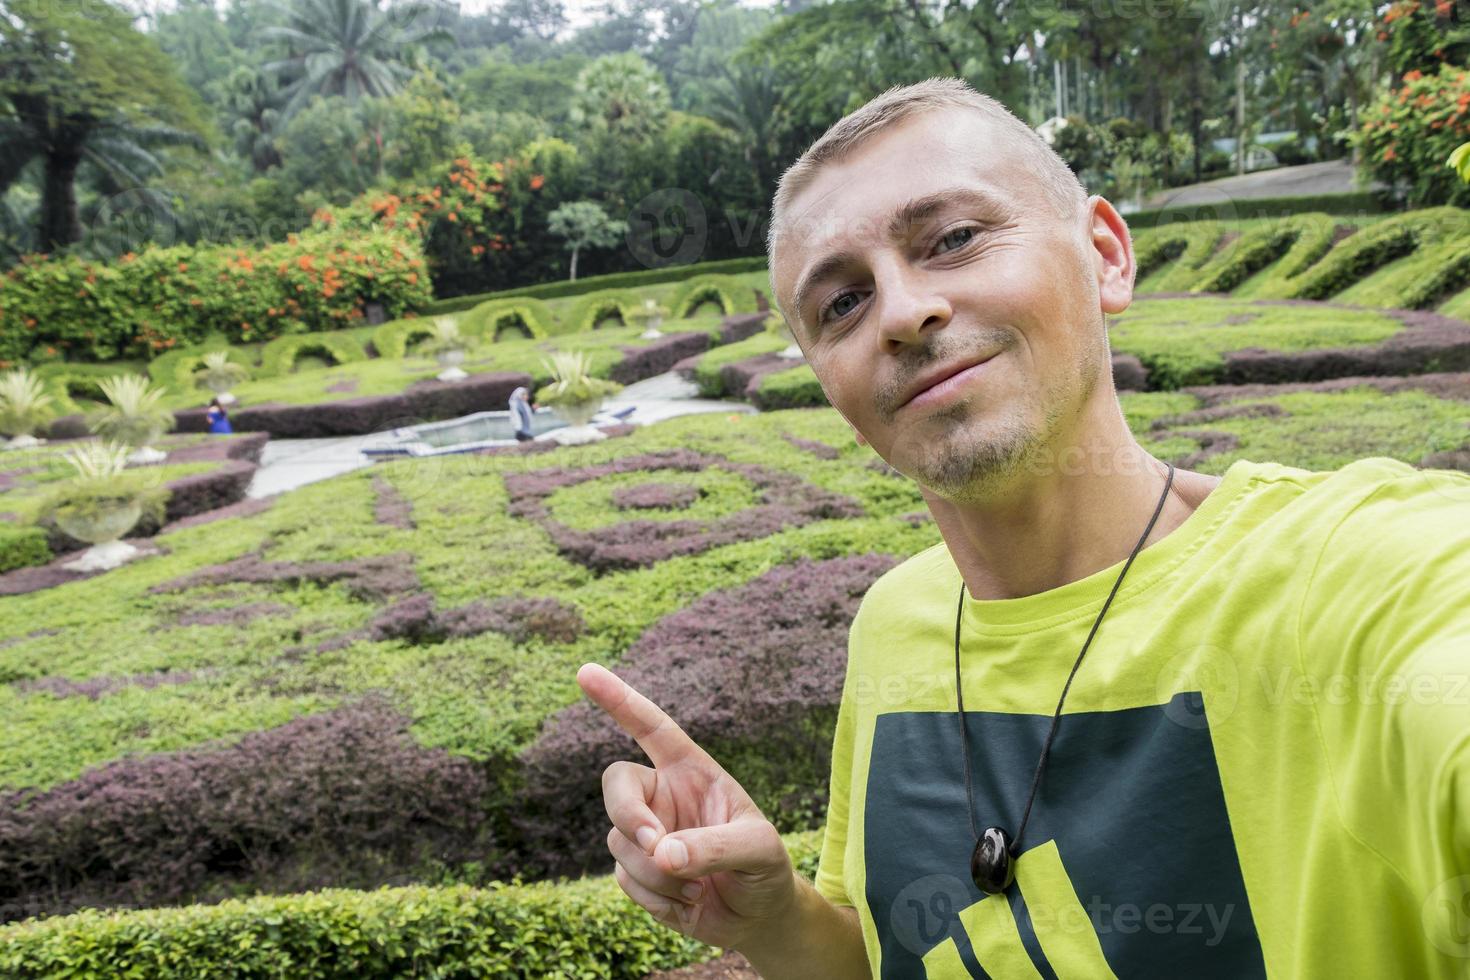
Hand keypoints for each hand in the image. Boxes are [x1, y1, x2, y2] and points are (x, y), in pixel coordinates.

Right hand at [577, 663, 796, 951]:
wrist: (757, 918)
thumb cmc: (764, 869)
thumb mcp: (759, 849)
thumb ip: (716, 846)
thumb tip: (663, 854)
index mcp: (691, 771)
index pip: (651, 728)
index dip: (620, 700)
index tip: (586, 672)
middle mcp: (661, 796)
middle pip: (616, 784)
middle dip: (628, 814)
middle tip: (657, 844)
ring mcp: (644, 834)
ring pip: (621, 842)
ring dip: (659, 873)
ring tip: (700, 887)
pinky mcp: (635, 871)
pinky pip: (626, 880)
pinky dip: (657, 898)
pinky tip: (689, 903)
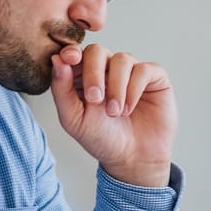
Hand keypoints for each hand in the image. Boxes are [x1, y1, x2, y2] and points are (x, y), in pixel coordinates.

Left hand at [50, 43, 176, 186]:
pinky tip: (129, 108)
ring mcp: (131, 72)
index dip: (72, 52)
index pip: (75, 54)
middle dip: (93, 73)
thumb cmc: (101, 139)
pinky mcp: (154, 77)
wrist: (132, 159)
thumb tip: (57, 59)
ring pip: (122, 59)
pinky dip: (134, 89)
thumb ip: (61, 89)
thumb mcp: (73, 119)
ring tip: (114, 112)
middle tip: (95, 99)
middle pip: (97, 51)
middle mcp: (107, 69)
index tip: (70, 59)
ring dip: (115, 87)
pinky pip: (143, 69)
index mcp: (83, 76)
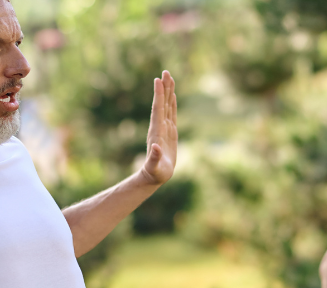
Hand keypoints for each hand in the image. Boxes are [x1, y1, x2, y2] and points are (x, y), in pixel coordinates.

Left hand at [140, 70, 177, 184]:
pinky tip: (172, 94)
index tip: (157, 81)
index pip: (157, 110)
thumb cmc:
+ + + + +
#### TASK TO COMPLETE
Nothing but the lines from the one with "pinky mcp: (635, 871)" through the last line of the records should appear in your answer, each exactly as written and without pictures.

#### REPLY TO THE TASK
pinky mcp: (635, 871)
pinky pip: (626, 880)
pinky dip: (657, 898)
pinky tip: (689, 903)
Hand keypoints for each hand in the image. Boxes are [x1, y1, x2, y2] and points are (x, y), in pixel coordinates.

Left hand at [50, 43, 176, 186]:
pinky tip: (129, 108)
ring mcp: (131, 72)
index dip: (72, 52)
index pip: (75, 54)
middle dip: (93, 73)
thumb cmc: (101, 139)
pinky mcp: (154, 77)
wrist: (132, 159)
thumb tip: (57, 59)
ring pip: (122, 59)
pinky dip: (134, 89)
thumb ip: (61, 89)
thumb mcp: (73, 119)
ring tip: (114, 112)
middle tip: (95, 99)
middle pip: (97, 51)
middle mcp: (107, 69)
index tip: (70, 59)
ring dip: (115, 87)
pinky pip: (143, 69)
index mcp: (83, 76)
Hand keypoints for each hand in the image. Boxes are [x1, y1, x2, y2] and points are (x, y), in pixel coordinates.

Left hand at [140, 70, 177, 184]:
pinky tip: (172, 94)
index tip: (157, 81)
index pip: (157, 110)
thumb cmc:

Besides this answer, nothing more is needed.